La jambe de bois et le bas perdu

Sébastien-Roch-Nicolas Chamfort (1741 - 1794)


Est-ce un conte ? est-ce un apologue ?
Vous en déciderez : voilà tout mon prologue.
Une dame en faveur, je vous tairai son nom,
Belle encor quoiqu’un peu passée,
Eut, je ne sais comment, la jambe fracassée :
Il fallut en venir à l’amputation.
Grand fut le désespoir, plus grande la souffrance ;
Mais on se tira bien de l’opération.
Bref, on touche au moment de la convalescence :
Il fallut s’habiller ; une jambe d’emprunt,
Dans une double éclisse avec art enchâssée,
Supplément du membre défunt,
Au lieu vacant fut promptement placée :
L’autre jambe, la bonne, était déjà chaussée.

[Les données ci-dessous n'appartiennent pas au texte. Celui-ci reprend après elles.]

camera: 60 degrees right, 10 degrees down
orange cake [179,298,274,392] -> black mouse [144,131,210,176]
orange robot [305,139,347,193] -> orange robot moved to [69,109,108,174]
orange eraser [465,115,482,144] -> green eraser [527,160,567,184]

Madame de son lit descendait; mais , hélas !
Admirez l’étrange caprice,
La malade soudain veut ravoir l’autre bas.
On cherche, on se tracasse, il ne se trouve pas :
Elle de s’obstiner, soit sottise ou malice ;
La voilà qui gronde ses gens,
Maltraite époux, amis, parents,
Troupe indulgente, autour du lit groupée,
Par pitié, voyez-vous, pour la pauvre éclopée.

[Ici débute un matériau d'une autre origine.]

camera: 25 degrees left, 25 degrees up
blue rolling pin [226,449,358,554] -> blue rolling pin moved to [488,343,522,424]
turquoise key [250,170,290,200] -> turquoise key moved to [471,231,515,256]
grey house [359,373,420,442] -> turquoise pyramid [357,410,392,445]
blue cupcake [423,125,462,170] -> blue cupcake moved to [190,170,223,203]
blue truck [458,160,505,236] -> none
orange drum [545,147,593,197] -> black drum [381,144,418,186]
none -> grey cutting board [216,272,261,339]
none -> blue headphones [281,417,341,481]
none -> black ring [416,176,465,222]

Jugez où l’on en fut, lorsqu’en sa déraison
Elle parla de quitter la maison !
Chez nous même travers s’est montré tout à l’heure.
Perdre bons marquisats fit pousser moins de cris
Que perdre le beau nom de monsieur le marquis :
Une jambe est coupée, et c’est le bas qu’on pleure.

A mi-chemin entre un conte et une fable, comme le dit lui-même l'auteur. C'est intéressant.